First off, we prefer vector, but if you have to go raster, the do’s and don’ts will change a little depending on whether you’re creating the art or modifying it.

  • DO create spot channels rather than RGB or CMYK channels.
    • If you are creating your artwork from scratch, go to the channels window, create a new spot channel and select a color (preferably using the Pantone color book), then draw in that channel to use that color.
    • If you are modifying an existing CMYK or RGB graphic, convert it to spot channels (this can be a very long and involved process, and you may pay quite a bit in art fees if we have to do it – you can find a guide to this process on our site here).
  • DO make your image at least 300DPI.
  • DON’T use more than 6 colors in your design (unless the graphic will be printed using four-color-process printing).
  • DON’T create important lines or gaps (like the outline of an object) in your design less than 1pt – we can’t guarantee that we can hold that level of detail in a screen.

Design Size Limitations

The largest we can print in a standard screen is 14.75″ wide by 20″ tall. That 20″ height includes the area between the neckline and the design. That means that if you want your design printed 2″ down from the collar, the design itself can only be 18″ tall.

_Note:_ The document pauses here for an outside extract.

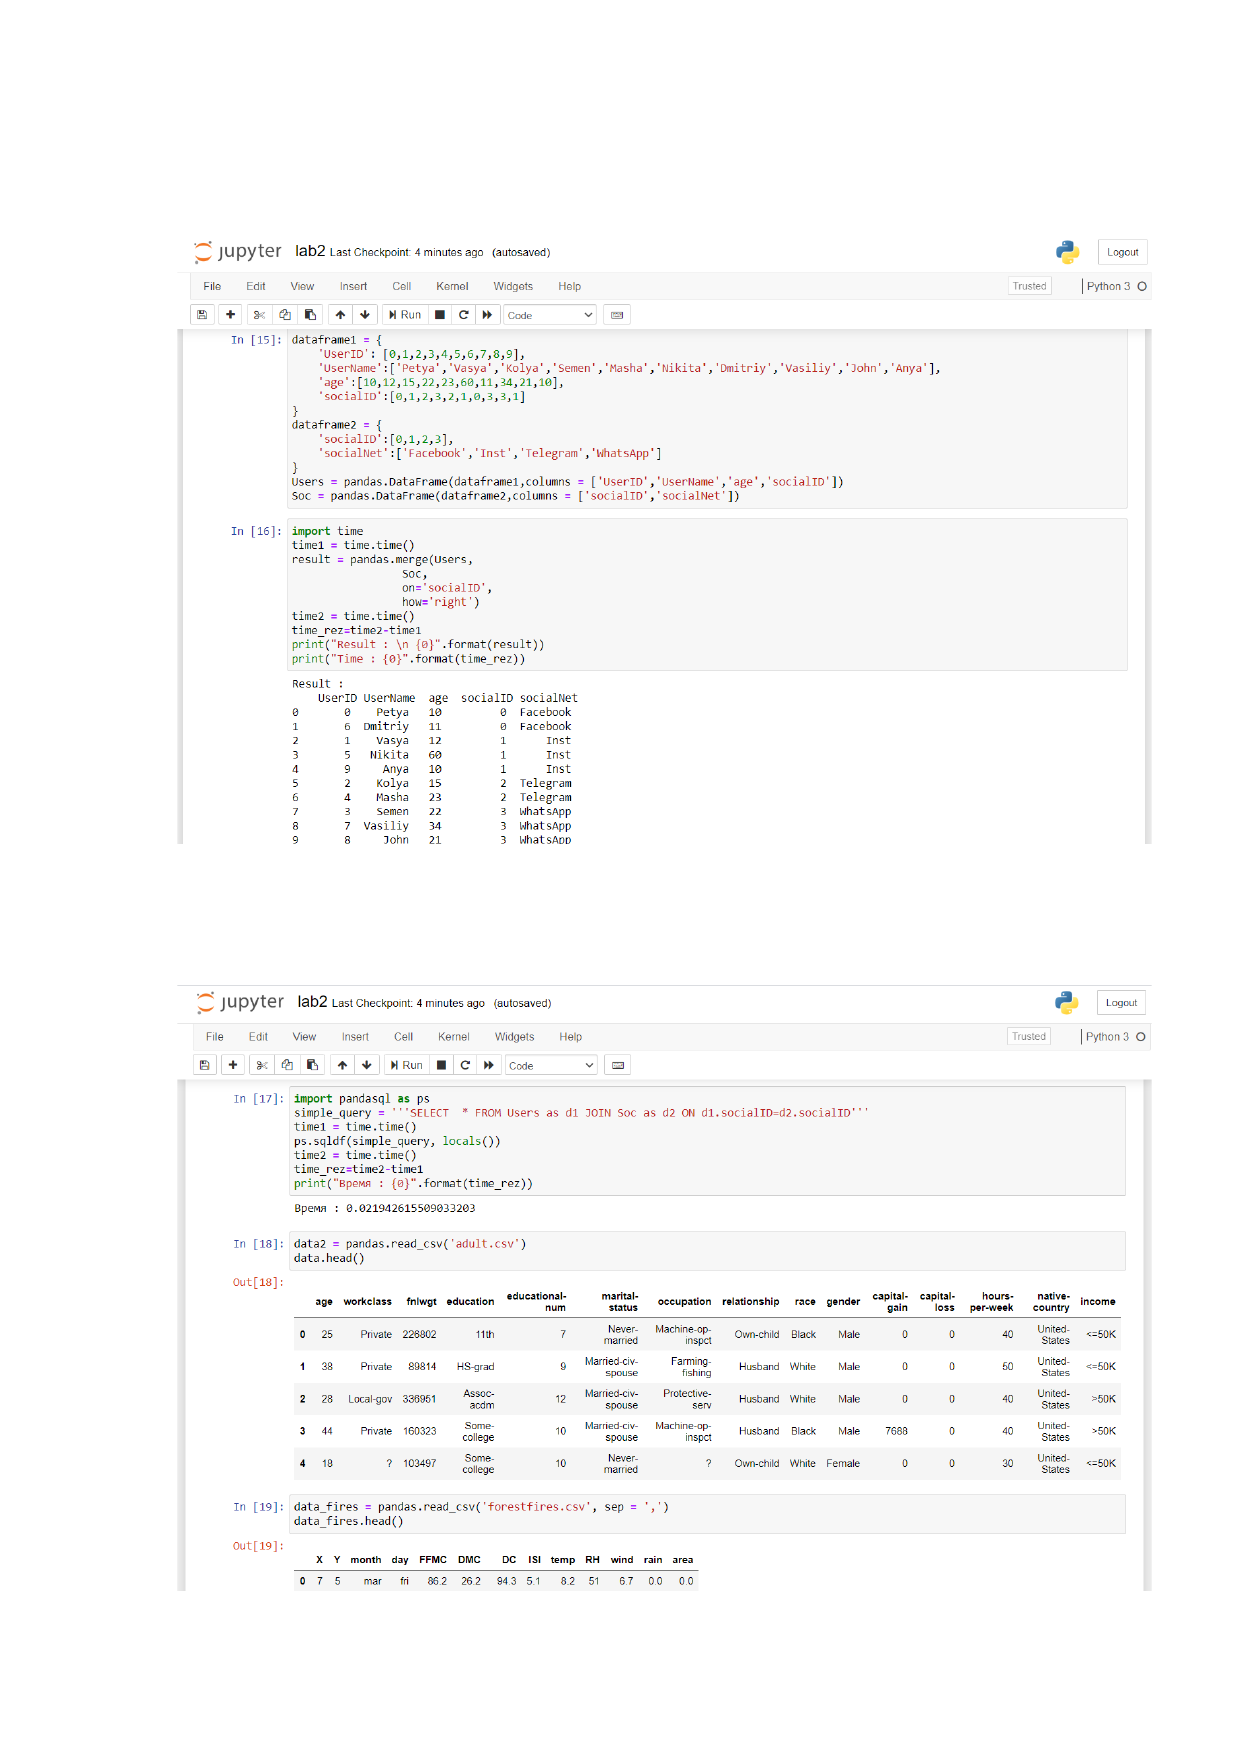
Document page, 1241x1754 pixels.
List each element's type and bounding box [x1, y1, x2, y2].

But that doesn’t necessarily mean that we can print that large on your actual shirt. Your shirt has its own print limitations. For instance, you can’t print a 14.75″ wide design on an infant onesie. Also keep in mind that your print does not scale with shirt size - your design must be sized to fit on the smallest shirt in your order. So if you want the same design printed on infant smalls and adult 3XLs, expect the design to be very tiny on the 3XL.